Super Typhoon Haiyan smashed into coastal communities on the central island of Samar, about 600km southeast of Manila, before dawn on Friday with maximum sustained winds of about 315km/hr.

"It was frightening. The wind was so strong; it was so loud, like a screaming woman. I could see trees being toppled down," said Liwayway Sabuco, a saleswoman from Catbalogan, a major city on Samar.

The government said three people had been confirmed killed and another man was missing after he fell off a gangplank in the central port of Cebu.

But the death toll was expected to rise, with authorities unable to immediately contact the worst affected areas and Haiyan only expected to leave the Philippines in the evening.

Haiyan generated wind gusts of 379km/h on Friday morning, according to the US Navy's Joint Typhoon Warning Centre.

Masters said the previous record for the strongest typhoon to make landfall was Hurricane Camille, which hit Mississippi in the United States with sustained winds of 190km/h in 1969.

In Tacloban, a city of more than 200 000 people close to where Haiyan made landfall, corrugated iron sheets were ripped off roofs and floated with the wind before crashing into buildings, according to video footage taken by a resident.

Flash floods also turned Tacloban's streets into rivers, while a photo from an ABS-CBN television reporter showed six bamboo houses washed away along a beach more than 200km to the south.

Preparing for disaster

Authorities expressed initial confidence that the death toll from Haiyan would not climb dramatically, citing a massive effort starting two days before the typhoon hit to evacuate those in vulnerable areas.

More than 718 000 people had sought shelter in evacuation centres, 3 000 ferries had been locked down at ports and hundreds of flights were cancelled, according to the national disaster management council's spokesperson, Reynaldo Balido.

"In terms of damage, we cannot avoid that but the silver lining here is that the casualties are only three as of now," he said in Manila.

"It is possible that this will increase, but we don't think it will increase that much more unlike in previous typhoons.

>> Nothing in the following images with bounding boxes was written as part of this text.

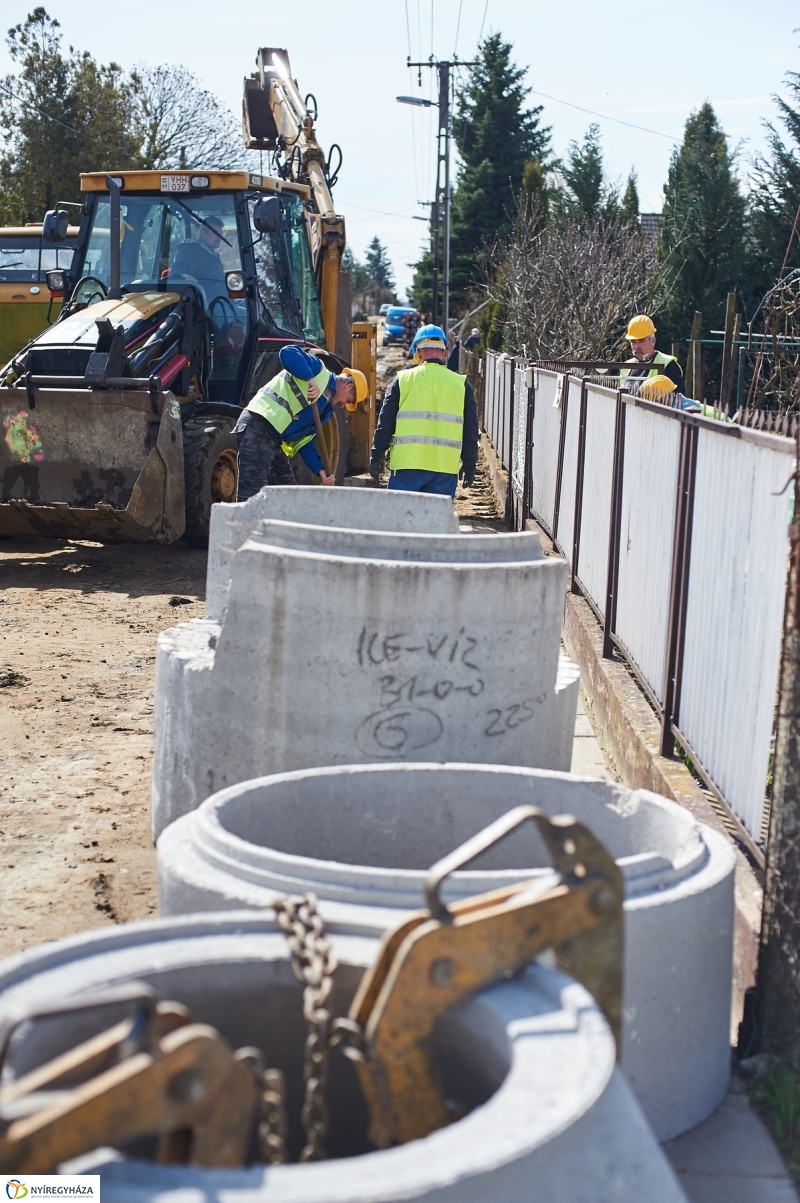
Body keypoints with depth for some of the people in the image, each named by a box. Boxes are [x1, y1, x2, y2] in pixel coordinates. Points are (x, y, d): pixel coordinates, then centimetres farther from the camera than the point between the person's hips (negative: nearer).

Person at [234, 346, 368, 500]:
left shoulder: (325, 409, 24)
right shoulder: (319, 371, 0)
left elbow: (305, 441, 20)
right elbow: (287, 353, -16)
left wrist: (320, 470, 7)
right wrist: (310, 379, -24)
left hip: (275, 443, 10)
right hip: (257, 429, -10)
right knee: (252, 494, -16)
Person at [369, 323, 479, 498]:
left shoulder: (403, 379, 3)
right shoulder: (461, 384, 7)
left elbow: (385, 424, 4)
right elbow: (470, 432, 9)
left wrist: (376, 457, 12)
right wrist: (469, 466, 16)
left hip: (407, 465, -1)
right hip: (445, 466, 1)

The people have learnt their lesson."

Another reason for optimism was that Haiyan did not bring extreme rains, which is typically the major cause of deaths for typhoons in the Philippines.

Nevertheless, Balido said disaster officials had yet to make contact with many cities and towns that were believed to have been badly damaged, and it was impossible to get a clear picture of the damage on Friday evening.

Haiyan is expected to exit the Philippines after 21:00 and into South China Sea, tracking towards Vietnam and Laos.